Children of Edwin Lee Williams and E. E. Riedemann:
..........iii-i-i- Henry Newton Williams, b 10 Jan 1910; d 3 Feb 2000 Mobile, AL; m Bonnie Jewel Gandy, b 27 Jun 1919 MS; d 23 Jan 2001 Mobile; both buried Mobile Memorial Gardens.
..........ii. John Callaway Williams, b 30 May 1911; d 15 Aug 1912 AL
..........iii. Living Williams Draime
..........iv. Iola Callaway, b 6 Sep 1861 Greenfield, IL; d 28 Jun 1862 Greenfield; buried Rose Hill Cemetery, Greenfield.

2)Sarah Elizabeth Matlock, b 24 May 1826 Lee Co., VA; d 29 Jan 1906 Greenfield, IL; buried Oakwood Cemetery, Greenfield; m Samuel Dixon 30 Apr 1874 Greenfield. Samuel, b 17 Mar 1833, Greenfield; d 21 Jan 1906 Greenfield, IL; buried Oakwood Cemetery. Samuel first married Amanda Melvina Evans, b 1836; d Dec 1872. Children of Samuel and Mandy Evans Dixon: Mary Elizabeth Dixon b 1862 and Joesan Dixon b abt 1868.

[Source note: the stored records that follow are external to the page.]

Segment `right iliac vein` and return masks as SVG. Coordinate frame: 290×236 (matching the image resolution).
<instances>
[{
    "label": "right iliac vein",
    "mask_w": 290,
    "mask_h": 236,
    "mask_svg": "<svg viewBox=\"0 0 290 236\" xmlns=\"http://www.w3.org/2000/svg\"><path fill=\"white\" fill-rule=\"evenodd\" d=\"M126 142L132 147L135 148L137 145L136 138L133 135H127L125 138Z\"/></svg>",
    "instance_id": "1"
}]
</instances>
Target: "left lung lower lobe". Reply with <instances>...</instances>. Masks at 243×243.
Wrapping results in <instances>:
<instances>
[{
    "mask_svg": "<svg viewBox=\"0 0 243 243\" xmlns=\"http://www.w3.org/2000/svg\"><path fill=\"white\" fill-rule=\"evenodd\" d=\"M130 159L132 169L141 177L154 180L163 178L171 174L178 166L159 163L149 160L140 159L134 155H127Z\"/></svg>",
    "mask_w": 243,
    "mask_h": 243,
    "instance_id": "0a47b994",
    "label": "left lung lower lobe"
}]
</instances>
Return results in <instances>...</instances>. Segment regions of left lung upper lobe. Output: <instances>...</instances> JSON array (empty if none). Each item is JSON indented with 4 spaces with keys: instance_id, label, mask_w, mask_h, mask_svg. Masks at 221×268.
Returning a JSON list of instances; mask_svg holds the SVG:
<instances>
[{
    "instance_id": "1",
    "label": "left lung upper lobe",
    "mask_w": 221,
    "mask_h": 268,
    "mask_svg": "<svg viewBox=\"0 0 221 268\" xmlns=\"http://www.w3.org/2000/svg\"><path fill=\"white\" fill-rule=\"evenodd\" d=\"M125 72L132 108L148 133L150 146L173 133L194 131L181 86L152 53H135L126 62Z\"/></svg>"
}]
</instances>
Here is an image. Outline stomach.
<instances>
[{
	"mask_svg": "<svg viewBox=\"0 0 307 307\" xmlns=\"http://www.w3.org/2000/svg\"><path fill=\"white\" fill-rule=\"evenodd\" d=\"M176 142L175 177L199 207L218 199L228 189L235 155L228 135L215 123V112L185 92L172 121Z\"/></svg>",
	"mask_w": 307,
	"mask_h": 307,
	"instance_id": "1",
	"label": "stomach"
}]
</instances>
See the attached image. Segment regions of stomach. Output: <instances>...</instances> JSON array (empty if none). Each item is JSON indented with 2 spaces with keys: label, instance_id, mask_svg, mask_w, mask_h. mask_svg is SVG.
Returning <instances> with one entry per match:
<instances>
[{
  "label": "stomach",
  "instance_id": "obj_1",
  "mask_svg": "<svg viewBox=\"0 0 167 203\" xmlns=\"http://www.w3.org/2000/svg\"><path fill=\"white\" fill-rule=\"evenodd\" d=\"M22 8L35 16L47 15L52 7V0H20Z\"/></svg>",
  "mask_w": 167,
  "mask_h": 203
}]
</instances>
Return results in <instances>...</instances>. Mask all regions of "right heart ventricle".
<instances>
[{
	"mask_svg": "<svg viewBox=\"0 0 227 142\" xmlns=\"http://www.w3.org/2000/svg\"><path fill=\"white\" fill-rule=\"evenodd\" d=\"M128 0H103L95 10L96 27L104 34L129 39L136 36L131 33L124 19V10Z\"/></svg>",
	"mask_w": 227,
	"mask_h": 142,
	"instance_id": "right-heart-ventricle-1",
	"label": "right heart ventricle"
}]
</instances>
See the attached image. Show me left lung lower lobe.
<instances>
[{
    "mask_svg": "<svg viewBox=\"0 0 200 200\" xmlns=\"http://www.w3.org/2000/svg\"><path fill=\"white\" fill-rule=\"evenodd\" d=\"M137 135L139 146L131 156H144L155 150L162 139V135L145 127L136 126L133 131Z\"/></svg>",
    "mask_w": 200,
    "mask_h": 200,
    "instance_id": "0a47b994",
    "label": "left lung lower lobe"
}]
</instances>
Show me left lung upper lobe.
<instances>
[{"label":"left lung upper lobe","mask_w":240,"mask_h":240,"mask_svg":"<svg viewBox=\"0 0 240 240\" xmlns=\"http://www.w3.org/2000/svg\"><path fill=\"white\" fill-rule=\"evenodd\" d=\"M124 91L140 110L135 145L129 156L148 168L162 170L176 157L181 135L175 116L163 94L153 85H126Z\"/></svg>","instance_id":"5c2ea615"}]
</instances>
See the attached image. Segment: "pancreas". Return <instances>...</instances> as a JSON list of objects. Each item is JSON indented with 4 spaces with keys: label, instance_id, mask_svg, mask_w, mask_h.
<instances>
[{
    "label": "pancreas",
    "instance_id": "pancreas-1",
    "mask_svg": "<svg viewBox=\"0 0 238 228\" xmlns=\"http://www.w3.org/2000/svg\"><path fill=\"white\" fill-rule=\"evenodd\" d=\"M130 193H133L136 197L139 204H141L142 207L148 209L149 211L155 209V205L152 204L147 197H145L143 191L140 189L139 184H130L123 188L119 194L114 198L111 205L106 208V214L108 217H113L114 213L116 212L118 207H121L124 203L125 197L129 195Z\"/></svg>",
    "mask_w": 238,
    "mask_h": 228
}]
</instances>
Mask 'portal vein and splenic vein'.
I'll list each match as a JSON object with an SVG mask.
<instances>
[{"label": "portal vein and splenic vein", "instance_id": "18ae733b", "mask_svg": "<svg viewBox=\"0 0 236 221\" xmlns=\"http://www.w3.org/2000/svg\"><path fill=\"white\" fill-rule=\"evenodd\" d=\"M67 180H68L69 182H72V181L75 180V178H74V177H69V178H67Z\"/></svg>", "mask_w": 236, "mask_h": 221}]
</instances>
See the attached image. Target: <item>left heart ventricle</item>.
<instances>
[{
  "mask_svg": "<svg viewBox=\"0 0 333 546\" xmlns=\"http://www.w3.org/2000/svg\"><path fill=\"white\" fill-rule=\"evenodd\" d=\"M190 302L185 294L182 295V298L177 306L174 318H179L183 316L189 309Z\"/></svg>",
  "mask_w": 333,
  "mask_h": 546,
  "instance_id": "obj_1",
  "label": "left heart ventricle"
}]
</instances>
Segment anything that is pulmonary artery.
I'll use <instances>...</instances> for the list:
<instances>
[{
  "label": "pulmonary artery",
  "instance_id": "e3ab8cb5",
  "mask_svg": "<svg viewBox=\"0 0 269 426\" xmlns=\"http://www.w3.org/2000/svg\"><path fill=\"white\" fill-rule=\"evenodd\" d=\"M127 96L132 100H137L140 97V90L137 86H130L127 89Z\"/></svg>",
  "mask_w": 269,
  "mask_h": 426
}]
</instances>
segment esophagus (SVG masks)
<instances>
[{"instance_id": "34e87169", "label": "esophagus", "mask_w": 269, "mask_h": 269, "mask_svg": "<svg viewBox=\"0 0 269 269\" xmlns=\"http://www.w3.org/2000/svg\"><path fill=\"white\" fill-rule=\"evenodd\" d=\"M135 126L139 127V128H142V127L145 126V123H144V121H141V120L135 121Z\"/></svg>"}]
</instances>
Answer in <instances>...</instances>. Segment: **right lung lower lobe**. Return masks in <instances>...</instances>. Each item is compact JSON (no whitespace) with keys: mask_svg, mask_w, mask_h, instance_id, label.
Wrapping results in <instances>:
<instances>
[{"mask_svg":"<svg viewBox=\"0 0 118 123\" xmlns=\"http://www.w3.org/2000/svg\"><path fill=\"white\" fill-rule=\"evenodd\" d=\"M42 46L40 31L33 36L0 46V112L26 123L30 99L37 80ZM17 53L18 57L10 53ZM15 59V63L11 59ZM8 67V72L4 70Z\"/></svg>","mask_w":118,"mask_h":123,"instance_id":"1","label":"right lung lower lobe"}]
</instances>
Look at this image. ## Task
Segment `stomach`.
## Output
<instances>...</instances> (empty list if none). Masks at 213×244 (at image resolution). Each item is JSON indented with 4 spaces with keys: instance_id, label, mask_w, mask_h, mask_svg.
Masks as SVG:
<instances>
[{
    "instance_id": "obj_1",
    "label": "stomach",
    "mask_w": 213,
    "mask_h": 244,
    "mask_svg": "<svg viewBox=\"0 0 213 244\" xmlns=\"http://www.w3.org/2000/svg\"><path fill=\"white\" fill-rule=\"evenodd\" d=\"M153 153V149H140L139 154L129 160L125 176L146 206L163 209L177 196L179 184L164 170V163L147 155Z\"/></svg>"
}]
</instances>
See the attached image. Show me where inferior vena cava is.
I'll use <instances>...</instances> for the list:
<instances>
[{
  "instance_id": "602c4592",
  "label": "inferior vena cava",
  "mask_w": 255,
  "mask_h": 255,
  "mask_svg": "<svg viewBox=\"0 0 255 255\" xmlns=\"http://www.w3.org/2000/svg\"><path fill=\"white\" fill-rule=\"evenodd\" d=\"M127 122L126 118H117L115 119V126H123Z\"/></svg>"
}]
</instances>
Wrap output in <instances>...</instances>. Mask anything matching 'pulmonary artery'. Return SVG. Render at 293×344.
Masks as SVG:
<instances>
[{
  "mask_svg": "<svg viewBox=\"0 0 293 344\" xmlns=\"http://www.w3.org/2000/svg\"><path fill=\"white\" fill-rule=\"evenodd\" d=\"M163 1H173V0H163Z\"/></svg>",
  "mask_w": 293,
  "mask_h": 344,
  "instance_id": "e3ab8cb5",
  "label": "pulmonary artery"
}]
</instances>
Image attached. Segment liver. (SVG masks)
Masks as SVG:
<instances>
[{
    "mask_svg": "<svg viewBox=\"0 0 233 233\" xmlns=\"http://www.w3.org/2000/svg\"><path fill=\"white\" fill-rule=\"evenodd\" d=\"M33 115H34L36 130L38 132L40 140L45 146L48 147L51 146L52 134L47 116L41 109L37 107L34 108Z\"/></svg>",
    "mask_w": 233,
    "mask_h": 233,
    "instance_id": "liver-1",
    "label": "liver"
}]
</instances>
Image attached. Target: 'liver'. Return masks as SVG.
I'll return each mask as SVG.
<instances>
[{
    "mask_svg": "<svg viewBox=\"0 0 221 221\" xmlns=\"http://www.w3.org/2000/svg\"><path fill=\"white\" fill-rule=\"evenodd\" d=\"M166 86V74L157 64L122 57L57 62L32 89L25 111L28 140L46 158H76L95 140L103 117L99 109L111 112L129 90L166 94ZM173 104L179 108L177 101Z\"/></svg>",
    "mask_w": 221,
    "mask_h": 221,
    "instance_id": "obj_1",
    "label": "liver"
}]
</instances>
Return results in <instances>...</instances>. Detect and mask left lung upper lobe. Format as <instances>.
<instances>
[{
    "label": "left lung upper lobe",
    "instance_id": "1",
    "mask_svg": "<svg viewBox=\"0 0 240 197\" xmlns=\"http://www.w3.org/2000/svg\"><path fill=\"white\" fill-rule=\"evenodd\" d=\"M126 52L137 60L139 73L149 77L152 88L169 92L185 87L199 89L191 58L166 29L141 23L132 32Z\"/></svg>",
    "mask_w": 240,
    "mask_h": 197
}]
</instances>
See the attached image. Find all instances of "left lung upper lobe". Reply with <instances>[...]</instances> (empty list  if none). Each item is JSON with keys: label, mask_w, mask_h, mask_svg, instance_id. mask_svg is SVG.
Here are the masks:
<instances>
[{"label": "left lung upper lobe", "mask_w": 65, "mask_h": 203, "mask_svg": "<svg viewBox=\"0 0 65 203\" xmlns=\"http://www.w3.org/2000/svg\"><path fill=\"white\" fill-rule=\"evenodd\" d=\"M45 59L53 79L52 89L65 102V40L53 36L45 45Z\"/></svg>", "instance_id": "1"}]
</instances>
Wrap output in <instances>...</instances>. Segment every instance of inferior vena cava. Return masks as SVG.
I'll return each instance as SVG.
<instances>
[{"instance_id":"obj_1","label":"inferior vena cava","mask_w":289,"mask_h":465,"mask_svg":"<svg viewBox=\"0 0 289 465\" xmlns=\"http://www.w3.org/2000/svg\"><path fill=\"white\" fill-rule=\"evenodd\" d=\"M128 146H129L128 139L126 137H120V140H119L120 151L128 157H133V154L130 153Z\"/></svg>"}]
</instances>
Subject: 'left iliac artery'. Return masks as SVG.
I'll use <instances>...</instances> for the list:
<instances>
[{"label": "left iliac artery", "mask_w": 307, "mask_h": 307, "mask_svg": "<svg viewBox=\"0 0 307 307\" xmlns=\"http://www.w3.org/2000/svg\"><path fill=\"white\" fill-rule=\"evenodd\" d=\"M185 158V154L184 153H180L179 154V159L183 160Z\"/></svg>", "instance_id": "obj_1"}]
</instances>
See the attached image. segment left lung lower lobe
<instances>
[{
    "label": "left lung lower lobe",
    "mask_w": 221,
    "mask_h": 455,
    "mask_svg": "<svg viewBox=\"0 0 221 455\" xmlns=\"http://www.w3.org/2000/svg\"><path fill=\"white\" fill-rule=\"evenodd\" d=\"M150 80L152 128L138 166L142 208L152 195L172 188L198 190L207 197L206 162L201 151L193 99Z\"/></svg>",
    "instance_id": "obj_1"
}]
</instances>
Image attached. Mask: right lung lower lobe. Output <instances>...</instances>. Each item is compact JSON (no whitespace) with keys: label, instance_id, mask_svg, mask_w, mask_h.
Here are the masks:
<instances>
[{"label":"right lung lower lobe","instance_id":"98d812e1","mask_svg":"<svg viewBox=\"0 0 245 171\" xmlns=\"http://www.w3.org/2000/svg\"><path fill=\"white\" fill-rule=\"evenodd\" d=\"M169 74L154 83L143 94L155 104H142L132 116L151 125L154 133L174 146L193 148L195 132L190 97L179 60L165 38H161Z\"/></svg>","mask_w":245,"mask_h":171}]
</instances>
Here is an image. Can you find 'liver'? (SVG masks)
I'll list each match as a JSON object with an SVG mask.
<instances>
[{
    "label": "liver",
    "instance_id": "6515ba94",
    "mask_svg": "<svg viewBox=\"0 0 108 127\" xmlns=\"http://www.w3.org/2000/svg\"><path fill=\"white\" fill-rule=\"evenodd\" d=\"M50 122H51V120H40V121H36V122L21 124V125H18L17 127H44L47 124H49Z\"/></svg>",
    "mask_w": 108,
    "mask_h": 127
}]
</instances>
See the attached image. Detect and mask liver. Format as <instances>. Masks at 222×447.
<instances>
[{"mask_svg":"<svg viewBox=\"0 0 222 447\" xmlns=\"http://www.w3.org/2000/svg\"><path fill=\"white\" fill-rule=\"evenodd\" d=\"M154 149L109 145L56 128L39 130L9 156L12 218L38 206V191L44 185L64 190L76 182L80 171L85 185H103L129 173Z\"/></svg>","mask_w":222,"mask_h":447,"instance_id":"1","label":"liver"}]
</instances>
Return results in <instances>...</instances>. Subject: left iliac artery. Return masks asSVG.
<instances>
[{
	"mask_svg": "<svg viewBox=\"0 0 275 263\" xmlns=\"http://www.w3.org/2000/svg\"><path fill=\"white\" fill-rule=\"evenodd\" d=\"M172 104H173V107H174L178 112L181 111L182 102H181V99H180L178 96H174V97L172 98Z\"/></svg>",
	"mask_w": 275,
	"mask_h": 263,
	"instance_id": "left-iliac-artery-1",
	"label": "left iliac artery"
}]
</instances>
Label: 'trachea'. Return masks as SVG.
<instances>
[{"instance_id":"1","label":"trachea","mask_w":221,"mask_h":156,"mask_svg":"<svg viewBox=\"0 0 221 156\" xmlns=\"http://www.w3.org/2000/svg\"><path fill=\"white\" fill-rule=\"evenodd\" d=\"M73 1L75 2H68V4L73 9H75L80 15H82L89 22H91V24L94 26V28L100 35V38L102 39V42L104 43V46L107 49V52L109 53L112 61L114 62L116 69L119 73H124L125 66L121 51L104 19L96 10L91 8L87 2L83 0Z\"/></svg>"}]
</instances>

3) John Matlock b Jan 1828 Lee County, VA; d 9 Jun 1907 Veterans Home, Marion, Indiana; buried Mation Nation Cemetery, Marion, IN. He m Marcella Smith 13 Jan 1859 Bedford,Trimble Co., KY by G. W. Crumbaugh, at the home of Marcus Lafayette and Evaline (Coombs) Milner. Marcella, b 27 May 1841 Henry Co., KY; d 7 Jan 1920 Louisville, Jefferson, KY, buried Cave Hill Cemetery, Louisville, was the dau of Robert A. Smith, b abt 1820 VA; d bef 1880 Trimble Co., KY and Patsy Jane Hoskins, b 17 Oct 1822; Ky: d Louisville, KY. Patsy Hoskins was the dau of John Hoskins (1788-1835) and Sarah Milner (1791-1854). John Hoskins was s/o Achilles Hoskins (1762-1833) and Nancy Wright, dau of Willis Wright and Lucy Fortson. Sarah Milner was dau of John Milner and Sarah Echols. Lafayette Milner was the s/o Mark Scott Milner and Nancy Marshall Hoskins and brother to Patsy's mother Sarah Milner. John served in the Mexican War - Company "D" - Trimble Co Unit.....copied from the 1889 Report of the Adjutant General of the State of Kentucky - Mexican War Veterans - printed by the Authority of the Legislature of Ky., printed at the Capital Office, frankfort, with many thants to Anne Baker, Lexington.... Company D Fourth Regiment of Kentucky Foot Volunteers - "This Company was organized by Captain Anthony W. Bartlett, at Bedford, Trimble Co, KY in the month of Sept, 1847 and marched to Louisville, Ky, where it arrived on the 2nd day of Oct 1847, a distance of 50 miles" The following, unless noted, are Privates: ....Henry Adams, John Matlock, Chris V. Bricknell, Bolin G. Bicknel, died in Quarters, City of Mexico, 21 Feb 1848; Andrew J. Mitchell, City of Mexico, 4 Mar 1848.....Unless noted - all were mustered in 2 Oct 1847 and mustered out 25 Jul 1848, Louisville, KY. John was a school teacher in Trimble Co. in 1860; farmer 1870 Trimble Co; and again as a school teacher in the 1880 Louisville, KY census.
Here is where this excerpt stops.